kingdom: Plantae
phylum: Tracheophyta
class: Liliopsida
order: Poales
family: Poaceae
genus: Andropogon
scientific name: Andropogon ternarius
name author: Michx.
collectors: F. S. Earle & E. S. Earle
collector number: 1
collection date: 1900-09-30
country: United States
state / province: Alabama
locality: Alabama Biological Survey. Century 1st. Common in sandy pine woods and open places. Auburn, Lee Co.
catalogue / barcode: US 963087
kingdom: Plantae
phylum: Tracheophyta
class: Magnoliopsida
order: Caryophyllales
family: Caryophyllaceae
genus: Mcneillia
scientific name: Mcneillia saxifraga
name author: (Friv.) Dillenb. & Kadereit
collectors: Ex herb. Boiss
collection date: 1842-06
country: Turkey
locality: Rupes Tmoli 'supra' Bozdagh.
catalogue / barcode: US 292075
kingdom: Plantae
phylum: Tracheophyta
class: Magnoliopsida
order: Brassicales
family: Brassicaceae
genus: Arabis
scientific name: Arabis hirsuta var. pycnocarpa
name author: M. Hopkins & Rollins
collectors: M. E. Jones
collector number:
———
TASK DIRECTIONS ▸ Copy every line of the items above without any changes.

RESULT FOR THIS TASK ▸
kingdom: Plantae
phylum: Tracheophyta
class: Liliopsida
order: Poales
family: Poaceae
genus: Andropogon
scientific name: Andropogon ternarius
name author: Michx.
collectors: F. S. Earle & E. S. Earle
collector number: 1
collection date: 1900-09-30
country: United States
state / province: Alabama
locality: Alabama Biological Survey. Century 1st. Common in sandy pine woods and open places. Auburn, Lee Co.
catalogue / barcode: US 963087
kingdom: Plantae
phylum: Tracheophyta
class: Magnoliopsida
order: Caryophyllales
family: Caryophyllaceae
genus: Mcneillia
scientific name: Mcneillia saxifraga
name author: (Friv.) Dillenb. & Kadereit
collectors: Ex herb. Boiss
collection date: 1842-06
country: Turkey
locality: Rupes Tmoli 'supra' Bozdagh.
catalogue / barcode: US 292075
kingdom: Plantae
phylum: Tracheophyta
class: Magnoliopsida
order: Brassicales
family: Brassicaceae
genus: Arabis
scientific name: Arabis hirsuta var. pycnocarpa
name author: M. Hopkins & Rollins
collectors: M. E. Jones
collector number:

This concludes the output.